Task list
1 > Transcribe the stretch of the Gateway deployment guide from "1. DNS over" through "your entire network.".
2 > Go on with the guide to deploying Gateway over DNS over HTTPS, picking up after its final sentence.

Supplied text
-- Start --
Navigate to https://dash.teams.cloudflare.com. If you don’t already have an account, the sign up process only takes a few minutes.

Deploying Gateway using a Raspberry Pi, DNS over HTTPS and Pi-hole

Configuring a Gateway location, shown below, is the first step.

Deploying Gateway using a Raspberry Pi, DNS over HTTPS and Pi-hole

Conceptually similar to HTTPS traffic, when our edge receives an HTTPS request, we match the incoming SNI header to the correct domain’s configuration (or for plain text HTTP the Host header). And when our edge receives a DNS query, we need a similar mapping to identify the correct configuration. We attempt to match configurations, in this order:

  1. DNS over HTTPS check and lookup based on unique hostname
  2. IPv4 check and lookup based on source IPv4 address
  3. Lookup based on IPv6 destination address

Let’s discuss each option.

DNS over HTTPS

The first attempt to match DNS requests to a location is pointing your traffic to a unique DNS over HTTPS hostname. After you configure your first location, you are given a unique destination IPv6 address and a unique DoH endpoint as shown below. Take note of the hostname as you will need it shortly. I’ll first discuss deploying Gateway in a browser and then to your entire network.

Deploying Gateway using a Raspberry Pi, DNS over HTTPS and Pi-hole

DNS over HTTPS is my favorite method for deploying Gateway and securing DNS queries at the same time. Enabling DoH prevents anyone but the DNS server of your choosing from seeing your DNS queries.

Enabling DNS over HTTPS in browsers

By enabling it in a browser, only queries issued in that browser are affected. It’s available in most browsers and there are quite a few tutorials online to show you how to turn it on.
-- End --
Listing
-- Start --
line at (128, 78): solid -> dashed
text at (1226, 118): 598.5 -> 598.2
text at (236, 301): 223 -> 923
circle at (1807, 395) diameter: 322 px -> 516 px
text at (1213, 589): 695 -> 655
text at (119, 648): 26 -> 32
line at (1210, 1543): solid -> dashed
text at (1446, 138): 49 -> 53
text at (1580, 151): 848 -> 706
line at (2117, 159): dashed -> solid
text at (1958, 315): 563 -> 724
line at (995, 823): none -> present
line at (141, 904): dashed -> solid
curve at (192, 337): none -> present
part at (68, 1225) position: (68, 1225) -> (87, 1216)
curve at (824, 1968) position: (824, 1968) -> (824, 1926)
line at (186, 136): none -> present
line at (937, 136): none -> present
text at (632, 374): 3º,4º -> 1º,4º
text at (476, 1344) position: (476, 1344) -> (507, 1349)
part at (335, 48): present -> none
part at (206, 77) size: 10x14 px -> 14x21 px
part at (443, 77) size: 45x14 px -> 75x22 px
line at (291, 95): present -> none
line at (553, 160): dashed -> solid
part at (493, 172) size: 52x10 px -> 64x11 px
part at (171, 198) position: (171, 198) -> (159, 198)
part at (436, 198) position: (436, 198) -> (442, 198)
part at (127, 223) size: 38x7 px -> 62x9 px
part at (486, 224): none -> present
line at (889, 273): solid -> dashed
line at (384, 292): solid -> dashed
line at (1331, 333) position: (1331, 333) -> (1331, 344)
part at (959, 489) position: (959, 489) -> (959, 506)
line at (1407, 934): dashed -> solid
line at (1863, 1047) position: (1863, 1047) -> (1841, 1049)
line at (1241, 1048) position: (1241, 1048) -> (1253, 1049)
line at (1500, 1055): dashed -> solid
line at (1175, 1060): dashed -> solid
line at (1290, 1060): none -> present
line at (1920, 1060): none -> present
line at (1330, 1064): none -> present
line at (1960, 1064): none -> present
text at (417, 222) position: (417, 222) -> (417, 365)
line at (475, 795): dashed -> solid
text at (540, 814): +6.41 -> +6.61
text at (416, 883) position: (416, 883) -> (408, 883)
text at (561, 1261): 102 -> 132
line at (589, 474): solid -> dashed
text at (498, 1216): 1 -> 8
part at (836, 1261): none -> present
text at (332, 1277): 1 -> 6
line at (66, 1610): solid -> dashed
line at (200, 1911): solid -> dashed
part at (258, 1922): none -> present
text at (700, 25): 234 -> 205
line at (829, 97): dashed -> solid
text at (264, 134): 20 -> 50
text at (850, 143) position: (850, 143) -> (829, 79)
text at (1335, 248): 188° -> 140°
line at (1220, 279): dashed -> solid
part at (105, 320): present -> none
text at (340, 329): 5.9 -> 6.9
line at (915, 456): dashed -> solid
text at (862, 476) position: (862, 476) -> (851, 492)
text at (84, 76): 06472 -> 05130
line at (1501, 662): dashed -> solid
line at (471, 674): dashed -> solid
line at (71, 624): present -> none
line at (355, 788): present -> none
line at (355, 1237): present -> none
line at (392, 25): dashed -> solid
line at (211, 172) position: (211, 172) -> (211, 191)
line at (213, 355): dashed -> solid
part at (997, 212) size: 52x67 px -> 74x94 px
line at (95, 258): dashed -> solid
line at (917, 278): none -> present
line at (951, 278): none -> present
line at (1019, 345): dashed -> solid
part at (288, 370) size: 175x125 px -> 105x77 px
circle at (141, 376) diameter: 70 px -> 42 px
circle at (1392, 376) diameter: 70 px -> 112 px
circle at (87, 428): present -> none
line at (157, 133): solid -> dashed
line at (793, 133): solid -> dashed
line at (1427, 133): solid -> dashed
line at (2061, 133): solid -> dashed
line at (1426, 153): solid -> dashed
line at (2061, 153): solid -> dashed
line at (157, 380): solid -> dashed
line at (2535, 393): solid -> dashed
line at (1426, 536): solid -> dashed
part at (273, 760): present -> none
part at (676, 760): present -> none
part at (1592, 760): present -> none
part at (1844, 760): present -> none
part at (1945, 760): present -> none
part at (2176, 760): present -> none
-- End --
Solved problems
1 >
1. DNS over HTTPS check and lookup based on unique hostname
  2. IPv4 check and lookup based on source IPv4 address
  3. Lookup based on IPv6 destination address

Let’s discuss each option.

DNS over HTTPS

The first attempt to match DNS requests to a location is pointing your traffic to a unique DNS over HTTPS hostname. After you configure your first location, you are given a unique destination IPv6 address and a unique DoH endpoint as shown below. Take note of the hostname as you will need it shortly. I’ll first discuss deploying Gateway in a browser and then to your entire network.

2 >
Browser Supports DoH Supports Custom Alternative Providers Supports Custom Servers
Chrome Yes Yes No
Safari No No No
Edge Yes** Yes** No**
Firefox Yes Yes Yes
Opera Yes* Yes* No*
Brave Yes* Yes* No*
Vivaldi Yes* Yes* No*

* Chromium based browser. Same support as Chrome
** Most recent version of Edge is built on Chromium

Chromium based browsers

Using Chrome as an example on behalf of all the Chromium-based browsers, enabling DNS over HTTPS is straightforward, but as you can see in the table above, there is one issue: Chrome does not currently support custom servers. So while it is great that a user can protect their DNS queries, they cannot choose the provider, including Gateway.

Here is how to enable DoH in Chromium based browsers:

Navigate to chrome://flags and toggle the beta flag to enabled.

Deploying Gateway using a Raspberry Pi, DNS over HTTPS and Pi-hole

Firefox

Firefox is the exception to the rule because they support both DNS over HTTPS and the ability to define a custom server. Mozilla provides detailed instructions about how to get started.

Once enabled, navigate to Preferences -> General -> Network Security and select ‘Settings’. Scroll to the section ‘Enable DNS over HTTPS’, select ‘Custom’ and input your Gateway DoH address, as shown below:

Deploying Gateway using a Raspberry Pi, DNS over HTTPS and Pi-hole

Optionally, you can enable Encrypted SNI (ESNI), which is an IETF draft for encrypting the SNI headers, by toggling the ‘network.security.esni.enabled’ preference in about:config to ‘true’. Read more about how Cloudflare is one of the few providers that supports ESNI by default.

Congratulations, you’ve configured Gateway using DNS over HTTPS! Keep in mind that only queries issued from the configured browser will be secured. Any other device connected to your network such as your mobile devices, gaming platforms, or smart TVs will still use your network’s default DNS server, likely assigned by your ISP.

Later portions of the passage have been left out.